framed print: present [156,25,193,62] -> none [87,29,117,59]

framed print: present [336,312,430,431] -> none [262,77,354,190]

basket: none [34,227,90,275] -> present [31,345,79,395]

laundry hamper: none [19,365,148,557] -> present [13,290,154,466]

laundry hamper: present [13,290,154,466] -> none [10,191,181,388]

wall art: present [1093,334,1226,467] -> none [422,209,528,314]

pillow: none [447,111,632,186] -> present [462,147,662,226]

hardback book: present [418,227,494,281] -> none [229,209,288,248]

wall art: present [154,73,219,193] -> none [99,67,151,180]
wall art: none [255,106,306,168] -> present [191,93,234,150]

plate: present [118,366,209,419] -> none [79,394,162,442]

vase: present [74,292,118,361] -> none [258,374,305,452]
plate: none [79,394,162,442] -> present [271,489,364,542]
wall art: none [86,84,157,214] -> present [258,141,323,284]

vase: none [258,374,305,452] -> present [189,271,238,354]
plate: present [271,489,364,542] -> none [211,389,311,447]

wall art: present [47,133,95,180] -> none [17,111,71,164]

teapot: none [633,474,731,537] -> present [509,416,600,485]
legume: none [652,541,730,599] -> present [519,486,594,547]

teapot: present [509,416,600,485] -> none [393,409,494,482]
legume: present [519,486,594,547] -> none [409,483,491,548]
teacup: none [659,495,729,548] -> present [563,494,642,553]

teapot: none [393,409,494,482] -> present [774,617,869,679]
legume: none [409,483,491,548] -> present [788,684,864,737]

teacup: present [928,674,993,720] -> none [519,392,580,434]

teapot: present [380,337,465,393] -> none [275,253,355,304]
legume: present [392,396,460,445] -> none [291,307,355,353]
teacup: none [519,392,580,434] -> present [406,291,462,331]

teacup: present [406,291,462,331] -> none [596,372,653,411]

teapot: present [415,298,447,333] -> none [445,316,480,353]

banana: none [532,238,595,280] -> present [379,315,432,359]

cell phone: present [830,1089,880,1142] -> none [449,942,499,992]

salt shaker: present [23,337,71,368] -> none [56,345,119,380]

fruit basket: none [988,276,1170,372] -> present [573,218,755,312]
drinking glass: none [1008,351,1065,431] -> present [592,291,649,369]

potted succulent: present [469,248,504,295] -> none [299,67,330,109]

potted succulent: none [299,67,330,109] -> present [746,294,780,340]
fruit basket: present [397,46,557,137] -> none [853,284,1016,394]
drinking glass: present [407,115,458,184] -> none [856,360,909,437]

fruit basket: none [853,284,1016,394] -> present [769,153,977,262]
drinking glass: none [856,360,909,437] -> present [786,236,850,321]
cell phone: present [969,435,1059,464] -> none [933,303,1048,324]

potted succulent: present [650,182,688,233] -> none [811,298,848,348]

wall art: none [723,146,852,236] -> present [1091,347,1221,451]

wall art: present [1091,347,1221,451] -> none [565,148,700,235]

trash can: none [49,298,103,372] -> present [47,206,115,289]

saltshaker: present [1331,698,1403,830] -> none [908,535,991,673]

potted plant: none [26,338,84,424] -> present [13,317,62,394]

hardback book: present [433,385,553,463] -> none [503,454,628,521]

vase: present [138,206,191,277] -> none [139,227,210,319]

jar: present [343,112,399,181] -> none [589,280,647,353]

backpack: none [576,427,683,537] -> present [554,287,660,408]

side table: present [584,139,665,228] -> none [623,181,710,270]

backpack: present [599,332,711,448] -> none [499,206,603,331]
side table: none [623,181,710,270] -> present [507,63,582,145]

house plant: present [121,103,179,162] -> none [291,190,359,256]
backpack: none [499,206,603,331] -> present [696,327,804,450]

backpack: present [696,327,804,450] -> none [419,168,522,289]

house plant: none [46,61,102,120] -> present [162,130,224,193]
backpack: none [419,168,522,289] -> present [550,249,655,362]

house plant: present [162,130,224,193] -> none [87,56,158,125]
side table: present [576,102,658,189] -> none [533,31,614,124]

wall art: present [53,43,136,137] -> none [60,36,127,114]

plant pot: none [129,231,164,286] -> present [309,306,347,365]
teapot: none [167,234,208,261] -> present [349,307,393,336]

■ ■ ■ ■ ■

== EXERCISE REQUIREMENTS ==
Copy out the lines above exactly, beginning at the one that contains "laundry hamper: none" and ending at the one that contains "pillow: none [447,111,632,186]".

== ANSWER SPACE ==
laundry hamper: none [19,365,148,557] -> present [13,290,154,466]

laundry hamper: present [13,290,154,466] -> none [10,191,181,388]

wall art: present [1093,334,1226,467] -> none [422,209,528,314]

pillow: none [447,111,632,186] -> present [462,147,662,226]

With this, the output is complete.